[Supplied records Boundary: Start]

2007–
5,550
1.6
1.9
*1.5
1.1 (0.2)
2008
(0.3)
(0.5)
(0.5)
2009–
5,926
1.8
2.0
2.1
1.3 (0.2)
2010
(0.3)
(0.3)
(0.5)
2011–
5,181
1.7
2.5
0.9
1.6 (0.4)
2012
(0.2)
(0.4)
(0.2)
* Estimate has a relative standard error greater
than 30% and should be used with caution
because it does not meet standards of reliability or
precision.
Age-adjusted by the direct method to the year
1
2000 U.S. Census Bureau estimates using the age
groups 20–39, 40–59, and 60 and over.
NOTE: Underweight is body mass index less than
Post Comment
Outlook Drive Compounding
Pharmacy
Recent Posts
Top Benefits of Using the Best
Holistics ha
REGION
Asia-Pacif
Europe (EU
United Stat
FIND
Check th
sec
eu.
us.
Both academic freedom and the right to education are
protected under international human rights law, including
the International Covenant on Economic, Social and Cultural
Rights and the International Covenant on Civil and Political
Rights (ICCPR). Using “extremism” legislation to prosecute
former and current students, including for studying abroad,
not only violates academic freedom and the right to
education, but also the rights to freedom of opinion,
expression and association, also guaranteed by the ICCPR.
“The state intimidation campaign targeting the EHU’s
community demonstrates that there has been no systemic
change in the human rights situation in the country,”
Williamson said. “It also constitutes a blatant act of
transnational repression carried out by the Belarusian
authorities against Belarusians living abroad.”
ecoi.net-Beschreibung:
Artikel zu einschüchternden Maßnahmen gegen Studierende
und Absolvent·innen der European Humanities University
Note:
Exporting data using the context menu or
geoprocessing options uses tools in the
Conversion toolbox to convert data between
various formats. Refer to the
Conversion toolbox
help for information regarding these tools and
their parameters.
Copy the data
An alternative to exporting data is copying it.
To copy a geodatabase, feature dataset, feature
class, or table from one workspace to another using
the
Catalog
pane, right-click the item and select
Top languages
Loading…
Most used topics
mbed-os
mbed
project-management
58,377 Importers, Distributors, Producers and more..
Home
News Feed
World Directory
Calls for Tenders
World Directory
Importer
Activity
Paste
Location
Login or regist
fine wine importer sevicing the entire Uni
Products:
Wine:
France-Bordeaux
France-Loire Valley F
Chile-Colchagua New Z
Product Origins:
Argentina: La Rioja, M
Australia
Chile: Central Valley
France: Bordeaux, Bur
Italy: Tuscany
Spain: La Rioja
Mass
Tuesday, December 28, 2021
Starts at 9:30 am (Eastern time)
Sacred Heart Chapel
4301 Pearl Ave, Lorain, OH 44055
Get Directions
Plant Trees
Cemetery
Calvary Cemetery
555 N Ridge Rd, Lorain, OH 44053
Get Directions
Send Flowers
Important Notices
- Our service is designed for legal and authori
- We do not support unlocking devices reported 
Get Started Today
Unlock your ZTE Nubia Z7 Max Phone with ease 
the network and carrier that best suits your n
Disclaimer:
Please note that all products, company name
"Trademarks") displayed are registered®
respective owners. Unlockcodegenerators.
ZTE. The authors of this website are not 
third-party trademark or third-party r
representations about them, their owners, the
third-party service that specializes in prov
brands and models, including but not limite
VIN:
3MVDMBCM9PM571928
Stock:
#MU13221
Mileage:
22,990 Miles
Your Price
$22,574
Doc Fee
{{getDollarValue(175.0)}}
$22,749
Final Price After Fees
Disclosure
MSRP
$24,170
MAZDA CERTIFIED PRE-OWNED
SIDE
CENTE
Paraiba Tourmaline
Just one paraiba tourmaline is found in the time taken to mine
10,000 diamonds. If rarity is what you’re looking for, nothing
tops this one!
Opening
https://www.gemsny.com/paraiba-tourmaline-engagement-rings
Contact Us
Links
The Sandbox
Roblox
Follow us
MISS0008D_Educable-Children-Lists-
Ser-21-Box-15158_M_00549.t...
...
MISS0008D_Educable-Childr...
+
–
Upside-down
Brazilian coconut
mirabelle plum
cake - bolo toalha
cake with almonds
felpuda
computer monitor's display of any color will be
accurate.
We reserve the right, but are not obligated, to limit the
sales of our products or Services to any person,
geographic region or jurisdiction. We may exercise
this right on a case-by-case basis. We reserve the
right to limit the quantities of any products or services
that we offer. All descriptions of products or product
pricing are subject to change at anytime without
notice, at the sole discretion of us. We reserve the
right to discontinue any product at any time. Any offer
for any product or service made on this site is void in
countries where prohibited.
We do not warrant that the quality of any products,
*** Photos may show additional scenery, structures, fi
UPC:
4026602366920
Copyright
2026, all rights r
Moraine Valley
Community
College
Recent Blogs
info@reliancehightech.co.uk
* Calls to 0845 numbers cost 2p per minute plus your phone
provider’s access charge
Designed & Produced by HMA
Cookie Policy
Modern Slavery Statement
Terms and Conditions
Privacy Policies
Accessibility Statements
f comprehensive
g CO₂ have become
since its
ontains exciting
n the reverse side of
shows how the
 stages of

[Supplied records Boundary: End]

**Exercise requirements**
Repeat the listing in full, keeping every line exactly as it is.

**Written solution**
2007–
5,550
1.6
1.9
*1.5
1.1 (0.2)
2008
(0.3)
(0.5)
(0.5)
2009–
5,926
1.8
2.0
2.1
1.3 (0.2)
2010
(0.3)
(0.3)
(0.5)
2011–
5,181
1.7
2.5
0.9
1.6 (0.4)
2012
(0.2)
(0.4)
(0.2)
* Estimate has a relative standard error greater
than 30% and should be used with caution
because it does not meet standards of reliability or
precision.
Age-adjusted by the direct method to the year
1
2000 U.S. Census Bureau estimates using the age
groups 20–39, 40–59, and 60 and over.
NOTE: Underweight is body mass index less than
Post Comment
Outlook Drive Compounding
Pharmacy
Recent Posts
Top Benefits of Using the Best
Holistics ha
REGION
Asia-Pacif
Europe (EU
United Stat
FIND
Check th
sec
eu.
us.
Both academic freedom and the right to education are
protected under international human rights law, including
the International Covenant on Economic, Social and Cultural
Rights and the International Covenant on Civil and Political
Rights (ICCPR). Using “extremism” legislation to prosecute
former and current students, including for studying abroad,
not only violates academic freedom and the right to
education, but also the rights to freedom of opinion,
expression and association, also guaranteed by the ICCPR.
“The state intimidation campaign targeting the EHU’s
community demonstrates that there has been no systemic
change in the human rights situation in the country,”
Williamson said. “It also constitutes a blatant act of
transnational repression carried out by the Belarusian
authorities against Belarusians living abroad.”
ecoi.net-Beschreibung:
Artikel zu einschüchternden Maßnahmen gegen Studierende
und Absolvent·innen der European Humanities University
Note:
Exporting data using the context menu or
geoprocessing options uses tools in the
Conversion toolbox to convert data between
various formats. Refer to the
Conversion toolbox
help for information regarding these tools and
their parameters.
Copy the data
An alternative to exporting data is copying it.
To copy a geodatabase, feature dataset, feature
class, or table from one workspace to another using
the
Catalog
pane, right-click the item and select
Top languages
Loading…
Most used topics
mbed-os
mbed
project-management
58,377 Importers, Distributors, Producers and more..
Home
News Feed
World Directory
Calls for Tenders
World Directory
Importer
Activity
Paste
Location
Login or regist
fine wine importer sevicing the entire Uni
Products:
Wine:
France-Bordeaux
France-Loire Valley F
Chile-Colchagua New Z
Product Origins:
Argentina: La Rioja, M
Australia
Chile: Central Valley
France: Bordeaux, Bur
Italy: Tuscany
Spain: La Rioja
Mass
Tuesday, December 28, 2021
Starts at 9:30 am (Eastern time)
Sacred Heart Chapel
4301 Pearl Ave, Lorain, OH 44055
Get Directions
Plant Trees
Cemetery
Calvary Cemetery
555 N Ridge Rd, Lorain, OH 44053
Get Directions
Send Flowers
Important Notices
- Our service is designed for legal and authori
- We do not support unlocking devices reported 
Get Started Today
Unlock your ZTE Nubia Z7 Max Phone with ease 
the network and carrier that best suits your n
Disclaimer:
Please note that all products, company name
"Trademarks") displayed are registered®
respective owners. Unlockcodegenerators.
ZTE. The authors of this website are not 
third-party trademark or third-party r
representations about them, their owners, the
third-party service that specializes in prov
brands and models, including but not limite
VIN:
3MVDMBCM9PM571928
Stock:
#MU13221
Mileage:
22,990 Miles
Your Price
$22,574
Doc Fee
{{getDollarValue(175.0)}}
$22,749
Final Price After Fees
Disclosure
MSRP
$24,170
MAZDA CERTIFIED PRE-OWNED
SIDE
CENTE
Paraiba Tourmaline
Just one paraiba tourmaline is found in the time taken to mine
10,000 diamonds. If rarity is what you’re looking for, nothing
tops this one!
Opening
https://www.gemsny.com/paraiba-tourmaline-engagement-rings
Contact Us
Links
The Sandbox
Roblox
Follow us
MISS0008D_Educable-Children-Lists-
Ser-21-Box-15158_M_00549.t...
...
MISS0008D_Educable-Childr...
+
–
Upside-down
Brazilian coconut
mirabelle plum
cake - bolo toalha
cake with almonds
felpuda
computer monitor's display of any color will be
accurate.
We reserve the right, but are not obligated, to limit the
sales of our products or Services to any person,
geographic region or jurisdiction. We may exercise
this right on a case-by-case basis. We reserve the
right to limit the quantities of any products or services
that we offer. All descriptions of products or product
pricing are subject to change at anytime without
notice, at the sole discretion of us. We reserve the
right to discontinue any product at any time. Any offer
for any product or service made on this site is void in
countries where prohibited.
We do not warrant that the quality of any products,
*** Photos may show additional scenery, structures, fi
UPC:
4026602366920
Copyright
2026, all rights r
Moraine Valley
Community
College
Recent Blogs
info@reliancehightech.co.uk
* Calls to 0845 numbers cost 2p per minute plus your phone
provider’s access charge
Designed & Produced by HMA
Cookie Policy
Modern Slavery Statement
Terms and Conditions
Privacy Policies
Accessibility Statements
f comprehensive
g CO₂ have become
since its
ontains exciting
n the reverse side of
shows how the
 stages of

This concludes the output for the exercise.